| Text shown |
════════

Hicks left the mill in 1853, and recommended William Randall Dixon to be the next tenant. Dixon took the mill on a seven-year lease at £45 in May that year. A bake office was built in February 1854 at Dixon's request and the rent was increased to £55. An oak stock was reported as cracked at about this time, and the mill was again reduced to two sails in September 1854 as a stock was defective. Dixon left the mill in 1856 and Edward Hicks again took the tenancy of the mill.

In 1860 Hicks asked for the mill to be modernised and asked the owner to install a steam engine to assist the sails. That proposal was rejected, but a new windshaft was required and a fantail was asked for in return for an increase in rent. The cap frame was also repaired, with a new weatherbeam fitted. A new cast iron windshaft was fitted by Seabrook at a cost of £25. Seabrook fitted a new fantail in that year at a cost of a further £25. Hicks left the mill in June 1861, and a local man by the name of Ervin took the mill at a reduced rent of £40. In 1862, millwright Fyson of Soham remodelled the machinery, converting the mill from an underdrift mill to an overdrift mill at a cost of £58 13s 7d. The stage and round house were removed at this time. John Buck took the mill in 1863 at a rent of £20, and reported that various work done by Fyson was faulty. Rectification was carried out by Seabrook. The mill was sold to William White in January 1865 for £1,150.

By 1870, the mill had four double patent sails which were over 7 ft wide. The mill last worked commercially in 1910 to crush oats. In 1930, the tower had to be strengthened with three iron bands and in 1934 the second Lord Blyth had the mill repaired and presented it to the parish. The mill served as a Scout hut from the 1940s to 1963. It was scheduled as an Ancient Monument in 1952. The mill was opened to the public for the first time in 1964, with restoration work being done in 1966. In 1984–5, the mill was repaired by Millwrights International of Mapledurham, Berkshire at a cost of £14,000. The work enabled both the cap and sails to turn. In 2003, the mill was struck by lightning during an open day. In 2005, it was reported that repairs costing £70,000 were needed. An appeal to local residents for support in raising money towards the repair of the mill was generally ignored, despite leafletting every house in Stansted Mountfitchet.

════════

| Tasks |
**1.** Rewrite the windmill history from "Hicks left the mill in 1853, and" to "of the mill.", inclusive, replacing "bake office" with "bakehouse".
**2.** Please translate this sentence from the windmill history into Spanish: "The mill last worked commercially in 1910 to crush oats."

════════

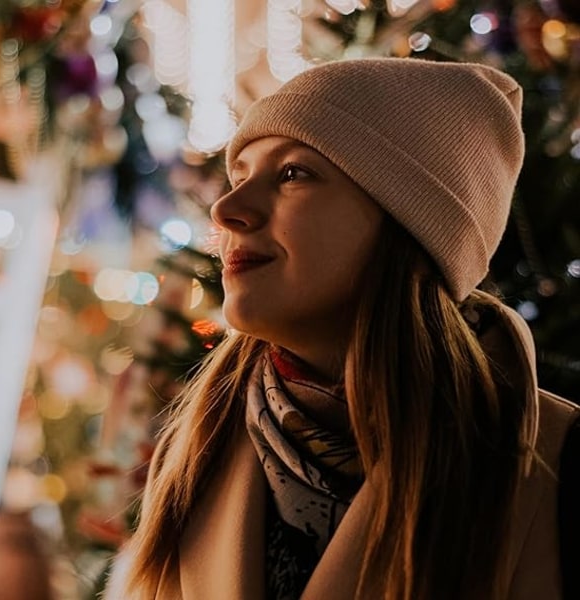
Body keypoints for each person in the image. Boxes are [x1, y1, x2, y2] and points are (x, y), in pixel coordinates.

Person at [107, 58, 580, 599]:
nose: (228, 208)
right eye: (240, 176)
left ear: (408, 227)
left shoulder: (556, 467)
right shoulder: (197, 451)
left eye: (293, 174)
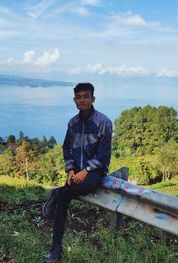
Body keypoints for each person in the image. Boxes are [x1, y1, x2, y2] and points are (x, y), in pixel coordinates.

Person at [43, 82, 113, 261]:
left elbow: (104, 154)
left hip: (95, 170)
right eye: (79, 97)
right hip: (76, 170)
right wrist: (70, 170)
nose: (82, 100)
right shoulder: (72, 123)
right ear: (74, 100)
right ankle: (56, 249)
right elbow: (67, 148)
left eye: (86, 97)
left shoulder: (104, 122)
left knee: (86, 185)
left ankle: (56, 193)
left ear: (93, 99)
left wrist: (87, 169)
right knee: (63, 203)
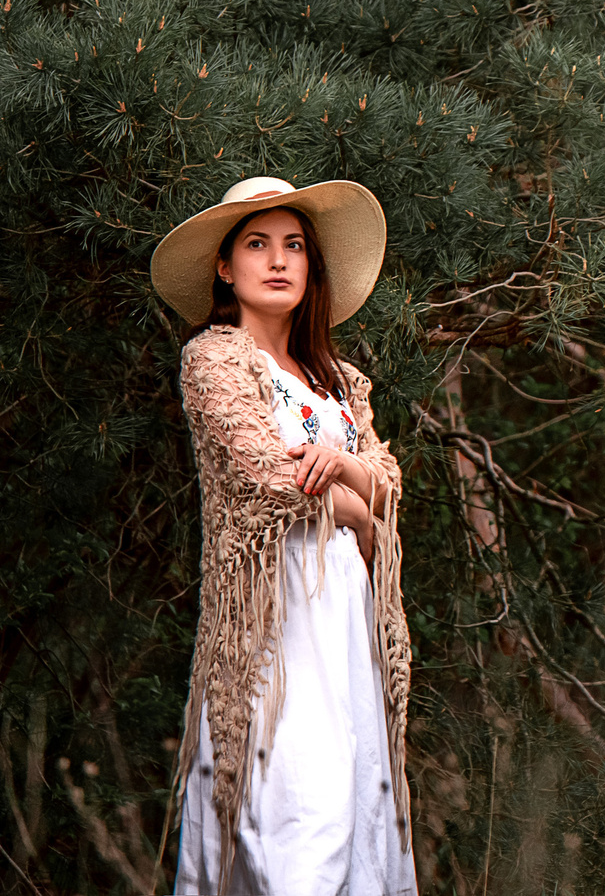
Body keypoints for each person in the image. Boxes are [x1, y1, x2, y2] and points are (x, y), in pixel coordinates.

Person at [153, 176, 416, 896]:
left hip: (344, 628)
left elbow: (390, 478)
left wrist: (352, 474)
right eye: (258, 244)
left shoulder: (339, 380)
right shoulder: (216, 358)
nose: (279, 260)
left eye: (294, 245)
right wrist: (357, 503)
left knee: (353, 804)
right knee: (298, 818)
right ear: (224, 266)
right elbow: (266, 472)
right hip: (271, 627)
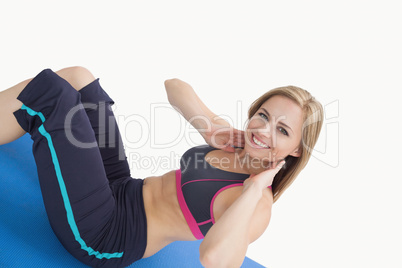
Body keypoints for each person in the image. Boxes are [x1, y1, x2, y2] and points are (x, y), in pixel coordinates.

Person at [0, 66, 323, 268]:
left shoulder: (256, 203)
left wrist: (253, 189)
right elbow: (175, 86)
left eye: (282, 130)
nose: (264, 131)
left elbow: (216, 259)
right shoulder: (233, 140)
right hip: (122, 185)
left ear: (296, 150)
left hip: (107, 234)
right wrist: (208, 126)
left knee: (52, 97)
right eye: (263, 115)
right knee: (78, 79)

════════

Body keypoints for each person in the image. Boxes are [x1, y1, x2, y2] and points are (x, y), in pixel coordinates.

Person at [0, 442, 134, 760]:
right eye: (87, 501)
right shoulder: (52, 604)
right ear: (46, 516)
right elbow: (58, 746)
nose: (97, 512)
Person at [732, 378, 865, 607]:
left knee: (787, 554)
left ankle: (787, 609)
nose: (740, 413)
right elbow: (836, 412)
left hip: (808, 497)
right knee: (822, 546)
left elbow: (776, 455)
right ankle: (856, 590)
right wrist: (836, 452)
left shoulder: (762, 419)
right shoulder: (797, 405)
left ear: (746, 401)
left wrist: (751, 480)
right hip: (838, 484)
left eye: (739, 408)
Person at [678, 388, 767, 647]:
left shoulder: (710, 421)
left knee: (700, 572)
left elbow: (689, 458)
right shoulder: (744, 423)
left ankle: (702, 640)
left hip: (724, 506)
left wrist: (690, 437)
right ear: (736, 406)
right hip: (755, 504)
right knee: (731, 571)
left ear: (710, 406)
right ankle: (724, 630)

════════

| Answers for the tasks |
**1.**
Hicks left the mill in 1853, and recommended William Randall Dixon to be the next tenant. Dixon took the mill on a seven-year lease at £45 in May that year. A bakehouse was built in February 1854 at Dixon's request and the rent was increased to £55. An oak stock was reported as cracked at about this time, and the mill was again reduced to two sails in September 1854 as a stock was defective. Dixon left the mill in 1856 and Edward Hicks again took the tenancy of the mill.

**2.** El molino funcionó comercialmente por última vez en 1910 para triturar avena.